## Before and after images
§ §
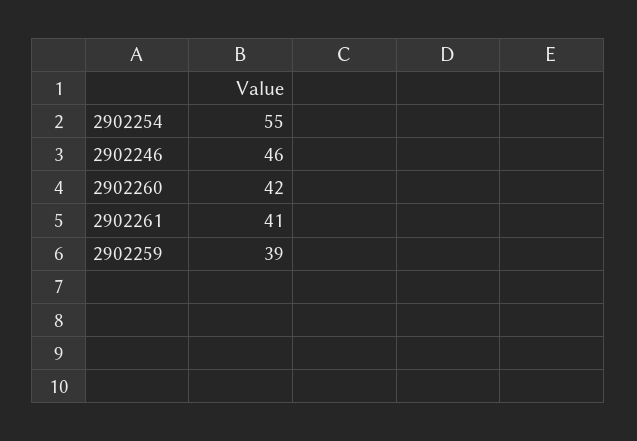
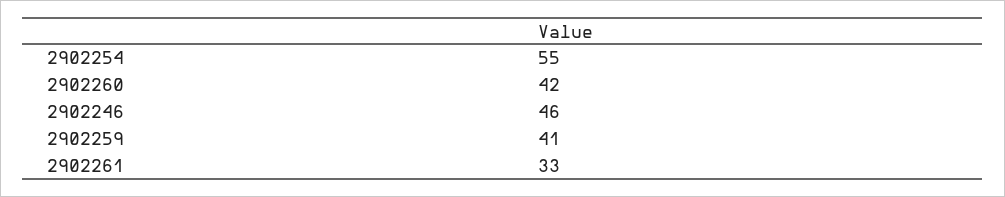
  {
    "2902254": 55,
    "2902246": 46,
    "2902260": 42,
-   "2902261": 41,
+   "2902261": 33,
-   "2902259": 39
+   "2902259": 41
  }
§ §
## Exercise instructions
Leave out the pictures and transcribe the entries above exactly.

## Task output
  {
    "2902254": 55,
    "2902246": 46,
    "2902260": 42,
-   "2902261": 41,
+   "2902261": 33,
-   "2902259": 39
+   "2902259": 41
  }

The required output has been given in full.